## PROBLEM DESCRIPTION
Leaving out all pictures, give again each line exactly, from the start of the listing through the line that contains "Зимнею и летнею".

[Opening EXERCISE INPUTS section]

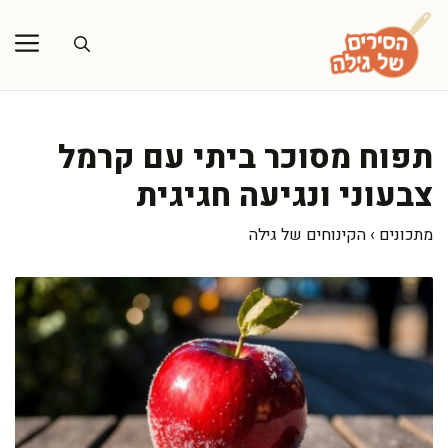
דלג
תוכן
תפוח מסוכר ביתי עם קרמל
צבעוני ונגיעה חגיגית
מתכונים
›
הקינוחים של גילה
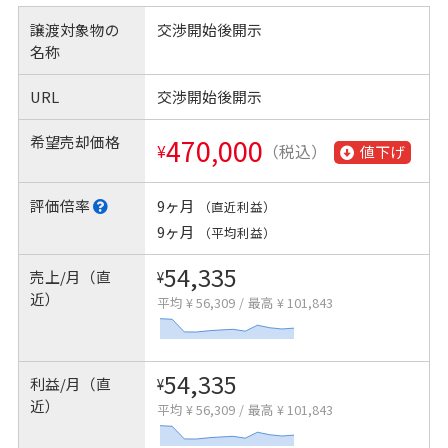
譲渡対象物の
交渉開始後開示
名称
URL
交渉開始後開示
希望売却価格
470,000
¥
（税込）
値下げ
評価倍率
9ヶ月
（直近利益）
9ヶ月
（平均利益）
54,335
売上/月（直
¥
近）
平均 ¥ 56,309
/
最高 ¥ 101,843
54,335
利益/月（直
¥
近）
平均 ¥ 56,309
/
最高 ¥ 101,843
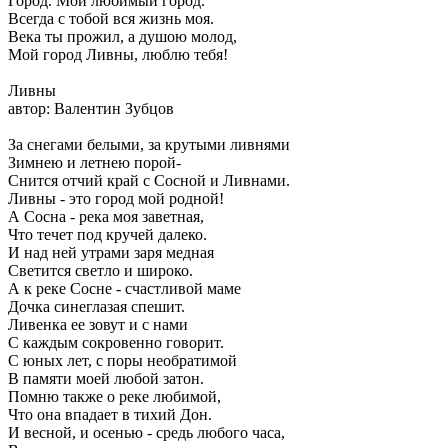
Город. Мой любимый город.
Всегда с тобой вся жизнь моя.
Века ты прожил, а душою молод,
Мой город Ливны, люблю тебя!
Ливны
автор: Валентин Зубцов
За снегами белыми, за крутыми ливнями
Зимнею и летнею порой-
Снится отчий край с Сосной и Ливнами.
Ливны - это город мой родной!
А Сосна - река моя заветная,
Что течет под кручей далеко.
И над ней утрами заря медная
Светится светло и широко.
А к реке Сосне - счастливой маме
Дочка синеглазая спешит.
Ливенка ее зовут и с нами
С каждым сокровенно говорит.
С юных лет, с поры необратимой
В памяти моей любой затон.
Помню также о реке любимой,
Что она впадает в тихий Дон.
И весной, и осенью - средь любого часа,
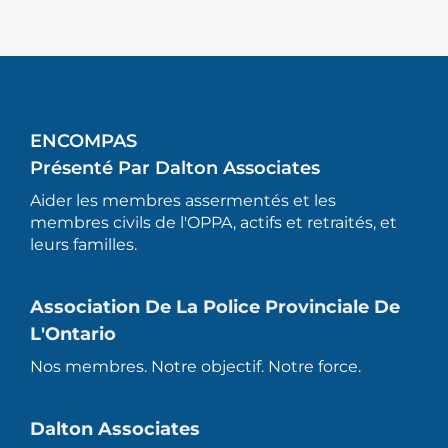
ENCOMPAS
Présenté Par Dalton Associates
Aider les membres assermentés et les
membres civils de l'OPPA, actifs et retraités, et
leurs familles.
Association De La Police Provinciale De
L'Ontario
Nos membres. Notre objectif. Notre force.
Dalton Associates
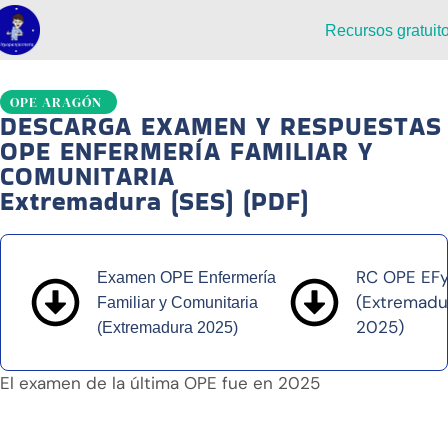
Recursos gratuit
OPE ARAGÓN
DESCARGA EXAMEN Y RESPUESTAS
OPE ENFERMERÍA FAMILIAR Y
COMUNITARIA
Extremadura (SES) (PDF)
RC OPE EF
Examen OPE Enfermería
(Extremadu
Familiar y Comunitaria
2025)
(Extremadura 2025)
El examen de la última OPE fue en 2025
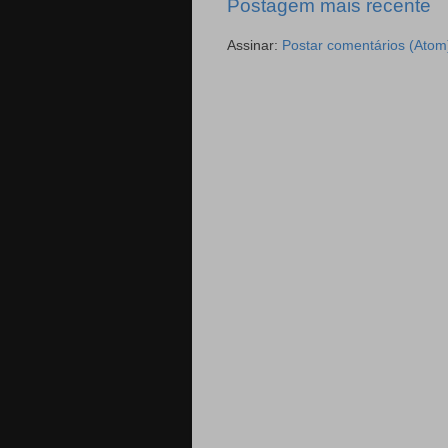
Postagem mais recente
Assinar:
Postar comentários (Atom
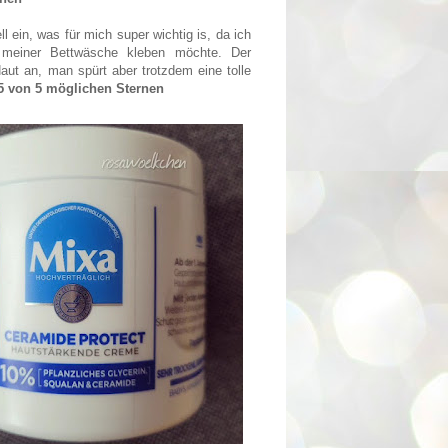
l ein, was für mich super wichtig is, da ich
meiner Bettwäsche kleben möchte. Der
Haut an, man spürt aber trotzdem eine tolle
5 von 5 möglichen Sternen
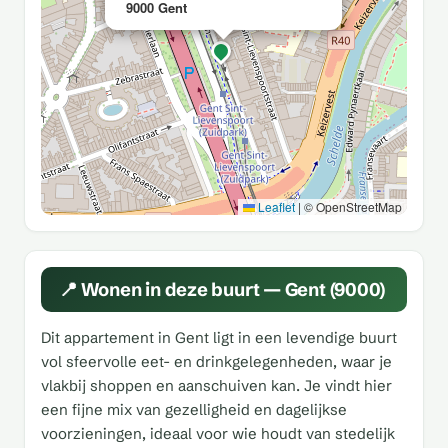
9000 Gent
Leaflet
|
© OpenStreetMap
📍 Wonen in deze buurt — Gent (9000)
Dit appartement in Gent ligt in een levendige buurt
vol sfeervolle eet- en drinkgelegenheden, waar je
vlakbij shoppen en aanschuiven kan. Je vindt hier
een fijne mix van gezelligheid en dagelijkse
voorzieningen, ideaal voor wie houdt van stedelijk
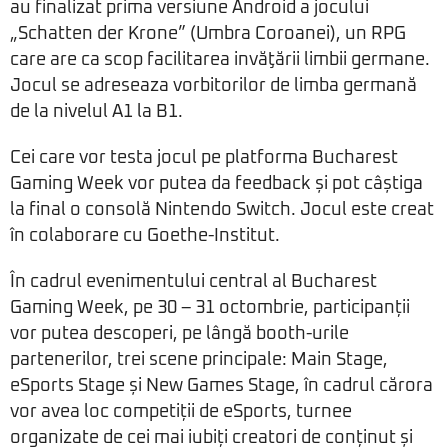
au finalizat prima versiune Android a jocului
„Schatten der Krone” (Umbra Coroanei), un RPG
care are ca scop facilitarea invăţării limbii germane.
Jocul se adreseaza vorbitorilor de limba germană
de la nivelul A1 la B1.
Cei care vor testa jocul pe platforma Bucharest
Gaming Week vor putea da feedback și pot câștiga
la final o consolă Nintendo Switch. Jocul este creat
în colaborare cu Goethe-Institut.
În cadrul evenimentului central al Bucharest
Gaming Week, pe 30 – 31 octombrie, participanții
vor putea descoperi, pe lângă booth-urile
partenerilor, trei scene principale: Main Stage,
eSports Stage și New Games Stage, în cadrul cărora
vor avea loc competiții de eSports, turnee
organizate de cei mai iubiți creatori de conținut și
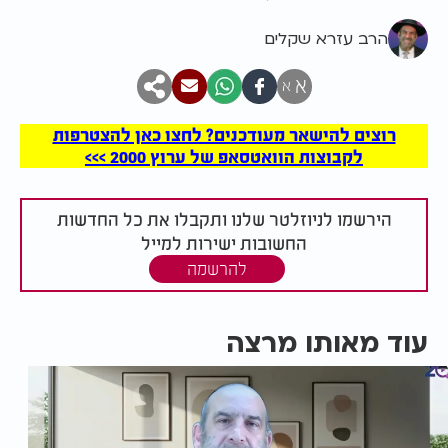
הרב עזרא שקלים
א
א
רוצים להישאר מעודכנים? לחצו כאן להצטרפות
לקבוצות הוואטסאפ של ערוץ 2000 >>>
הירשמו לניוזלטר שלנו ותקבלו את כל החדשות
החשובות ישירות למייל
להרשמה
עוד מאותו מרצה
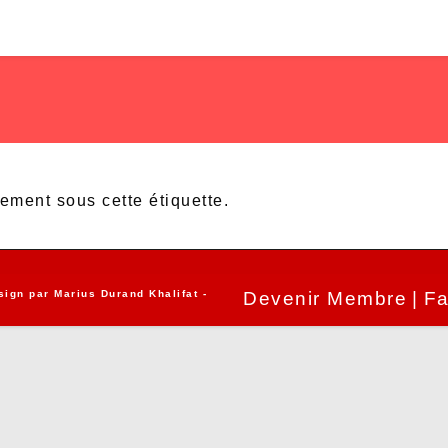
lement sous cette étiquette.
sign par
Marius Durand Khalifat
-
Devenir Membre
Fa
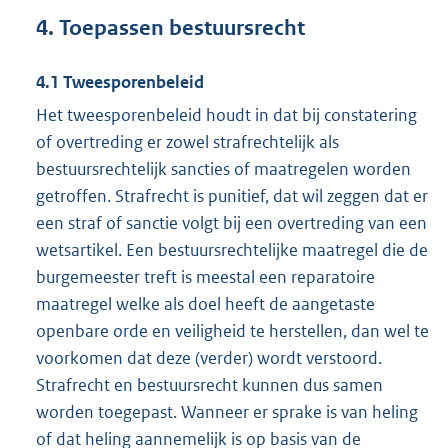
4. Toepassen bestuursrecht
4.1 Tweesporenbeleid
Het tweesporenbeleid houdt in dat bij constatering
of overtreding er zowel strafrechtelijk als
bestuursrechtelijk sancties of maatregelen worden
getroffen. Strafrecht is punitief, dat wil zeggen dat er
een straf of sanctie volgt bij een overtreding van een
wetsartikel. Een bestuursrechtelijke maatregel die de
burgemeester treft is meestal een reparatoire
maatregel welke als doel heeft de aangetaste
openbare orde en veiligheid te herstellen, dan wel te
voorkomen dat deze (verder) wordt verstoord.
Strafrecht en bestuursrecht kunnen dus samen
worden toegepast. Wanneer er sprake is van heling
of dat heling aannemelijk is op basis van de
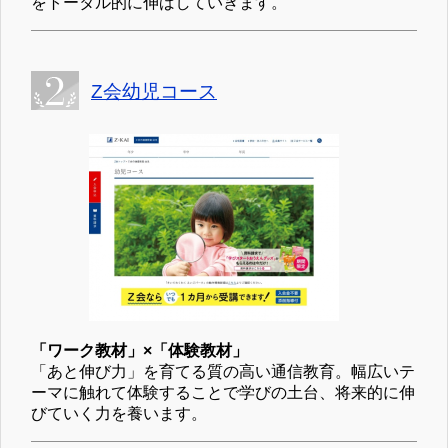
をトータル的に伸ばしていきます。
Z会幼児コース
「ワーク教材」×「体験教材」
「あと伸び力」を育てる質の高い通信教育。幅広いテ
ーマに触れて体験することで学びの土台、将来的に伸
びていく力を養います。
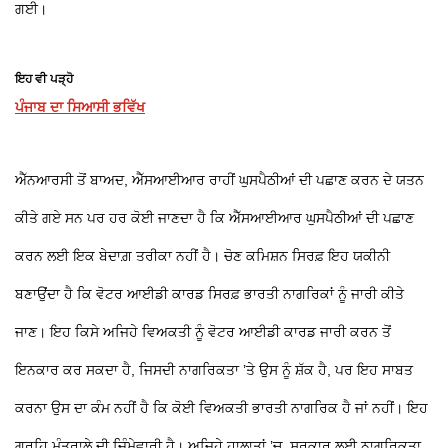
ਗਈ।
ਇਹ ਵੀ ਪੜ੍ਹੋ
ਪੰਜਾਬ ਦਾ ਸਿਆਸੀ ਭਵਿੱਖ
ਐੱਨਆਰਸੀ ਤੋਂ ਬਾਅਦ, ਐੱਸਆਈਆਰ ਰਾਹੀਂ ਘੁਸਪੈਠੀਆਂ ਦੀ ਪਛਾਣ ਕਰਨ ਦੇ ਯਤਨ
ਕੀਤੇ ਗਏ ਸਨ ਪਰ ਹਰ ਕੋਈ ਜਾਣਦਾ ਹੈ ਕਿ ਐੱਸਆਈਆਰ ਘੁਸਪੈਠੀਆਂ ਦੀ ਪਛਾਣ
ਕਰਨ ਲਈ ਇਕ ਬੇਦਾਗ਼ ਤਰੀਕਾ ਨਹੀਂ ਹੈ। ਚੋਣ ਕਮਿਸ਼ਨ ਸਿਰਫ਼ ਇਹ ਯਕੀਨੀ
ਬਣਾਉਂਦਾ ਹੈ ਕਿ ਵੋਟਰ ਆਈਡੀ ਕਾਰਡ ਸਿਰਫ਼ ਭਾਰਤੀ ਨਾਗਰਿਕਾਂ ਨੂੰ ਜਾਰੀ ਕੀਤੇ
ਜਾਣ। ਇਹ ਕਿਸੇ ਅਜਿਹੇ ਵਿਅਕਤੀ ਨੂੰ ਵੋਟਰ ਆਈਡੀ ਕਾਰਡ ਜਾਰੀ ਕਰਨ ਤੋਂ
ਇਨਕਾਰ ਕਰ ਸਕਦਾ ਹੈ, ਜਿਸਦੀ ਨਾਗਰਿਕਤਾ ’ਤੇ ਉਸ ਨੂੰ ਸ਼ੱਕ ਹੈ, ਪਰ ਇਹ ਸਾਬਤ
ਕਰਨਾ ਉਸ ਦਾ ਕੰਮ ਨਹੀਂ ਹੈ ਕਿ ਕੋਈ ਵਿਅਕਤੀ ਭਾਰਤੀ ਨਾਗਰਿਕ ਹੈ ਜਾਂ ਨਹੀਂ। ਇਹ
ਗ੍ਰਹਿ ਮੰਤਰਾਲੇ ਦੀ ਜ਼ਿੰਮੇਵਾਰੀ ਹੈ। ਅਜਿਹੇ ਹਾਲਾਤਾਂ ’ਚ, ਸਰਕਾਰ ਲਈ ਨਾਗਰਿਕਤਾ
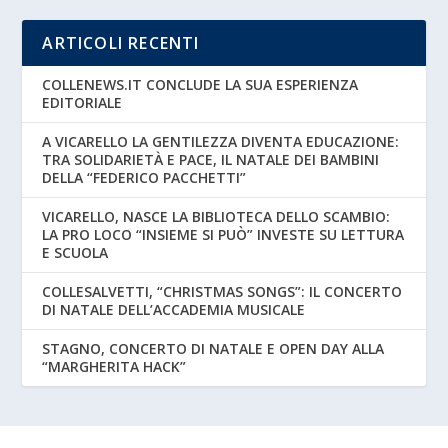
ARTICOLI RECENTI
COLLENEWS.IT CONCLUDE LA SUA ESPERIENZA
EDITORIALE
A VICARELLO LA GENTILEZZA DIVENTA EDUCAZIONE:
TRA SOLIDARIETÀ E PACE, IL NATALE DEI BAMBINI
DELLA “FEDERICO PACCHETTI”
VICARELLO, NASCE LA BIBLIOTECA DELLO SCAMBIO:
LA PRO LOCO “INSIEME SI PUÒ” INVESTE SU LETTURA
E SCUOLA
COLLESALVETTI, “CHRISTMAS SONGS”: IL CONCERTO
DI NATALE DELL’ACCADEMIA MUSICALE
STAGNO, CONCERTO DI NATALE E OPEN DAY ALLA
“MARGHERITA HACK”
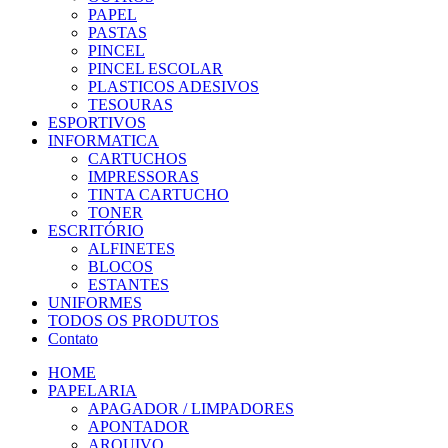
PAPEL
PASTAS
PINCEL
PINCEL ESCOLAR
PLASTICOS ADESIVOS
TESOURAS
ESPORTIVOS
INFORMATICA
CARTUCHOS
IMPRESSORAS
TINTA CARTUCHO
TONER
ESCRITÓRIO
ALFINETES
BLOCOS
ESTANTES
UNIFORMES
TODOS OS PRODUTOS
Contato
HOME
PAPELARIA
APAGADOR / LIMPADORES
APONTADOR
ARQUIVO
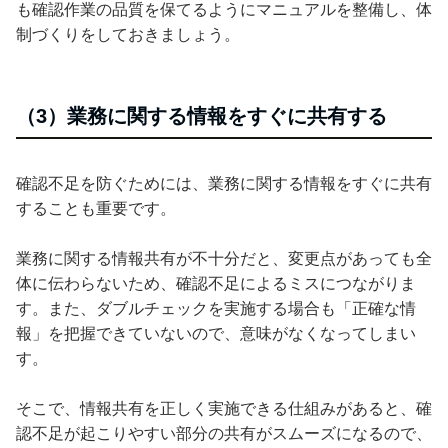
も確認作業の品質を保てるようにマニュアルを整備し、体
制づくりをしておきましょう。
（3）業務に関する情報をすぐに共有する
確認不足を防ぐためには、業務に関する情報をすぐに共有
することも重要です。
業務に関する情報共有が不十分だと、変更点があっても全
体に伝わらないため、確認不足によるミスにつながりま
す。また、ダブルチェックを実施する場合も「正確な情
報」を把握できていないので、意味がなくなってしまい
す。
そこで、情報共有を正しく実施できる仕組みがあると、確
認不足が起こりやすい部分の共有がスムーズになるので、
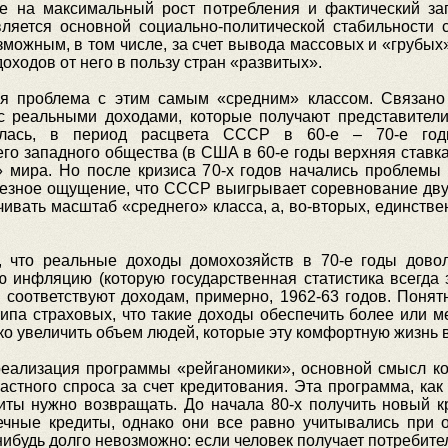
е на максимальный рост потребления и фактический за
вляется основной социально-политической стабильности с
зможным, в том числе, за счет вывода массовых и «грубых
оходов от него в пользу стран «развитых».
я проблема с этим самым «средним» классом. Связано 
с реальными доходами, которые получают представители 
вилась, в период расцвета СССР в 60-е – 70-е год
го западного общества (в США в 60-е годы верхняя ставк
» мира. Но после кризиса 70-х годов начались проблемы 
ьезное ощущение, что СССР выигрывает соревнование дву
ичивать масштаб «среднего» класса, а, во-вторых, единств
 что реальные доходы домохозяйств в 70-е годы довол
 инфляцию (которую государственная статистика всегда з
 соответствуют доходам, примерно, 1962-63 годов. Понят
типа страховых, что такие доходы обеспечить более или
зко увеличить объем людей, которые эту комфортную жизнь в
 реализация программы «рейганомики», основной смысл к
астного спроса за счет кредитования. Эта программа, ка
иты нужно возвращать. До начала 80-х получить новый кр
чные кредиты, однако они все равно учитывались при о
ибудь долго невозможно: если человек получает потребитель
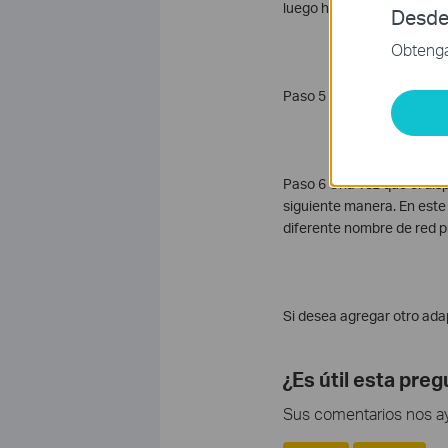
luego haga clic en Estable
Desde
Obtenga 
Paso 5 Haga clic en OK (A
Paso 6 Una vez que el disp
siguiente manera. En este
diferente nombre de red pr
Si desea agregar otro adap
¿Es útil esta pre
Sus comentarios nos ayu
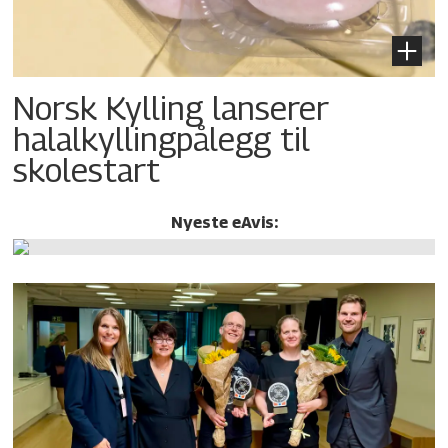
Norsk Kylling lanserer
halalkylling­pålegg til
skolestart
Nyeste eAvis:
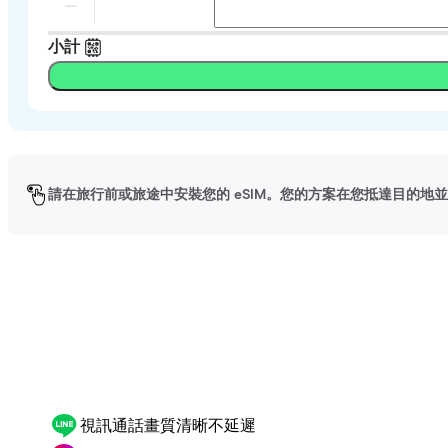
小計
請在旅行前或旅途中安裝您的 eSIM。您的方案在您抵達目的地並啟
視訊通話畫質清晰不延遲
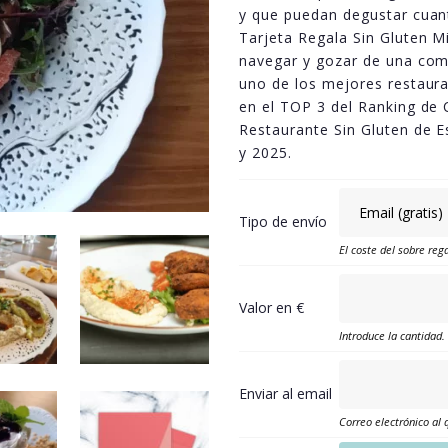
y que puedan degustar cuant
Tarjeta Regala Sin Gluten M
navegar y gozar de una com
uno de los mejores restaura
en el TOP 3 del Ranking de 
Restaurante Sin Gluten de E
y 2025.
Tipo de envío
El coste del sobre rega
Valor en €
Introduce la cantidad
Enviar al email
Correo electrónico al 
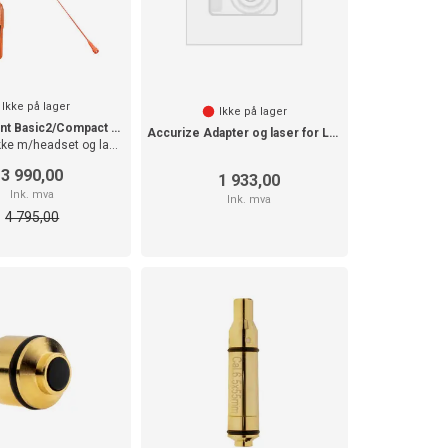
Ikke på lager
Ikke på lager
Icom ProHunt Basic2/Compact pakke
Accurize Adapter og laser for Luft Rifle
Jaktradiopakke m/headset og lang antenne
3 990,00
1 933,00
Ink. mva
Ink. mva
4 795,00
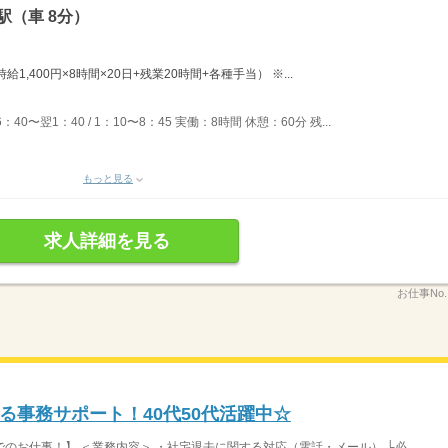
駅（車 8分）
給1,400円×8時間×20日+残業20時間+各種手当） ※...
：40〜翌1：40 / 1：10〜8：45 実働：8時間 休憩：60分 残...
もっと見る
求人詳細を見る
お仕事No
る事務サポート！40代50代活躍中☆
お仕事！】 ＜業務内容＞ ・社宅退去に関する対応（電話・メール） └必...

[Closing EXERCISE INPUTS section]

## YOUR RESPONSE
דלג
תוכן
תפוח מסוכר ביתי עם קרמל
צבעוני ונגיעה חגיגית
מתכונים
›
הקינוחים של גילה
譲渡対象物の
交渉開始後開示
名称
URL
交渉開始後開示
希望売却価格
470,000
¥
（税込）
値下げ
評価倍率
9ヶ月
（直近利益）
9ヶ月
（平均利益）
54,335
売上/月（直
¥
近）
平均 ¥ 56,309
/
最高 ¥ 101,843
54,335
利益/月（直
¥
近）
平均 ¥ 56,309
/
最高 ¥ 101,843
Город. Мой любимый город.
Всегда с тобой вся жизнь моя.
Века ты прожил, а душою молод,
Мой город Ливны, люблю тебя!
Ливны
автор: Валентин Зубцов
За снегами белыми, за крутыми ливнями
Зимнею и летнею порой-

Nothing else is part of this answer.